*AIM OF THE TASK*
Return each line in the records that contains the string "series". Treat the match as case-sensitive.

*DATA FOR PROCESSING*
* * *

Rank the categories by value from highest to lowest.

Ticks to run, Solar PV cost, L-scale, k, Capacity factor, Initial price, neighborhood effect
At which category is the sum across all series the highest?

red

* * *

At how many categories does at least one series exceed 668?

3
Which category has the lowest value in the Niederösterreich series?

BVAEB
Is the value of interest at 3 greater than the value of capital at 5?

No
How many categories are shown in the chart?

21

* * *

*TASK RESULT*
At which category is the sum across all series the highest?
At how many categories does at least one series exceed 668?
Which category has the lowest value in the Niederösterreich series?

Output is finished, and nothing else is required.